Résilience sanitaire au Burkina : les grandes avancées du rapport 2024–2025 de l’OMS
Rapport 2024–2025 de l’OMS au Burkina Faso : des progrès clés pour la santé publique
Le rapport biennal 2024–2025 de l’Organisation mondiale de la Santé (OMS) au Burkina Faso met en lumière des progrès significatifs dans un contexte marqué par des défis sécuritaires, humanitaires et climatiques persistants.
Parmi les avancées majeures figurent notamment l’extension du vaccin antipaludique à l’ensemble des 70 districts sanitaires du pays, une mesure cruciale pour réduire la mortalité infantile liée au paludisme. Par ailleurs, le déploiement du package WHO PEN dans six districts a permis de renforcer la gestion des maladies non transmissibles au niveau des soins primaires, améliorant ainsi la qualité des soins offerts.
Renforcement des politiques de santé publique
Une réforme normative notable a été enregistrée avec l’adoption d’un décret antitabac, interdisant désormais la consommation de tabac dans les lieux publics et les transports en commun. Cette mesure s’inscrit dans une démarche proactive visant à limiter les facteurs de risque évitables et à promouvoir des modes de vie sains.
Impact concret des actions contre le paludisme
Les interventions soutenues par l’OMS dans la lutte contre le paludisme ont porté leurs fruits : plus de 5 millions d’enfants ont bénéficié de la chimioprévention saisonnière, tandis que 15 millions de moustiquaires imprégnées ont été distribuées à travers le territoire, réduisant ainsi les risques de transmission.
Accès aux soins dans les zones difficiles
Dans les régions les plus fragiles et isolées, l’OMS a joué un rôle clé dans le maintien des services de santé essentiels. Grâce à la mise en place de postes de santé avancés et de cliniques mobiles, ainsi qu’à l’acheminement de 58 tonnes de médicaments et équipements médicaux, des milliers de personnes vulnérables ont pu accéder à des soins vitaux.

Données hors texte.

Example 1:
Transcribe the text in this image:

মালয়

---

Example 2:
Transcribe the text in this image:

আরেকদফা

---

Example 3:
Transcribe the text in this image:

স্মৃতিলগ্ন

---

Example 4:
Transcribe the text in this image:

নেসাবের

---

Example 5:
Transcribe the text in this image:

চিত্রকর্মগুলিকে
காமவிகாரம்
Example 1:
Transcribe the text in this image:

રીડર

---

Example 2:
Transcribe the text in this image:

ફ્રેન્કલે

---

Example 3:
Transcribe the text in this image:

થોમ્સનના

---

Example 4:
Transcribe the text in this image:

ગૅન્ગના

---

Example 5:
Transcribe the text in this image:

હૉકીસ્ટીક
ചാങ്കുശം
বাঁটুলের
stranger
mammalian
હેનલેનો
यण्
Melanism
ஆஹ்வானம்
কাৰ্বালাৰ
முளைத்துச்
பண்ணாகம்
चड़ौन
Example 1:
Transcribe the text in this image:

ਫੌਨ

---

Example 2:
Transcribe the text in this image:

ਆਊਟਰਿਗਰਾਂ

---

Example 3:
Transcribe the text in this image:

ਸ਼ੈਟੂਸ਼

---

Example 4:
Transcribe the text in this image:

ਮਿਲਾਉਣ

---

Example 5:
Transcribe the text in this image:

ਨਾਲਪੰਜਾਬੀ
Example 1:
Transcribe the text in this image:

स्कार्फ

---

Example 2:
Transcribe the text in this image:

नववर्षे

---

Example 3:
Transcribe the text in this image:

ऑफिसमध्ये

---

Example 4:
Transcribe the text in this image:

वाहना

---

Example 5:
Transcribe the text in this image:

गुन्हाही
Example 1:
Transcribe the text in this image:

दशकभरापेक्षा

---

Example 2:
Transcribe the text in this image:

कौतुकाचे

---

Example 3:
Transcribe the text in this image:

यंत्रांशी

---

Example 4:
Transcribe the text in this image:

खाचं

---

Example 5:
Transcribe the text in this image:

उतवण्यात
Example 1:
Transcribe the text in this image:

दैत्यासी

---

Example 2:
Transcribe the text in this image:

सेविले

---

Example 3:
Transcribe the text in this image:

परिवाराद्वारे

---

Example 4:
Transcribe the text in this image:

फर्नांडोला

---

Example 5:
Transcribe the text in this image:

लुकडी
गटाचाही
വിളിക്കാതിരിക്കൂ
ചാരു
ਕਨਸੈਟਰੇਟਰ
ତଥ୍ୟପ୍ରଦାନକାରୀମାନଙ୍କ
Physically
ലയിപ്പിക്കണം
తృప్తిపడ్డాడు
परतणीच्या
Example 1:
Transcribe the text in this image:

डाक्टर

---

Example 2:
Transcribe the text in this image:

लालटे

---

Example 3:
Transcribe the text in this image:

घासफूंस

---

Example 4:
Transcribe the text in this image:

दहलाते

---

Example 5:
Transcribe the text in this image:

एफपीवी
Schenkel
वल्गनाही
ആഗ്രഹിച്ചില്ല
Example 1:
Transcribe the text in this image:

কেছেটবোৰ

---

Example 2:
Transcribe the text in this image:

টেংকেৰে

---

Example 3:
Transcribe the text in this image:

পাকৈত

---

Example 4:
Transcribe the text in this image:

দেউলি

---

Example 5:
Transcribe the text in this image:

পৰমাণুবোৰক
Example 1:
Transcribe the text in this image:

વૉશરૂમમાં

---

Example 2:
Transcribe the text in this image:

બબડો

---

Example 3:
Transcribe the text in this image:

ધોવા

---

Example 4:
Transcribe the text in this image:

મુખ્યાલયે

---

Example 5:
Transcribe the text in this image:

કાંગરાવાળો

Amélioration des systèmes d’information sanitaire
Le rapport souligne également des progrès structurels dans les systèmes d’information sanitaire, avec notamment l’intégration de la CIM-11 (Classification Internationale des Maladies) dans quatre hôpitaux de référence. Cette avancée permet d’optimiser la collecte de données, d’améliorer la surveillance épidémiologique et de guider les décisions sanitaires grâce à des preuves tangibles.
Ces résultats encourageants reflètent les efforts soutenus du Burkina Faso pour consolider sa résilience sanitaire, élargir l’accès aux soins et protéger les populations vulnérables, tout en identifiant les axes d’amélioration pour les prochaines années.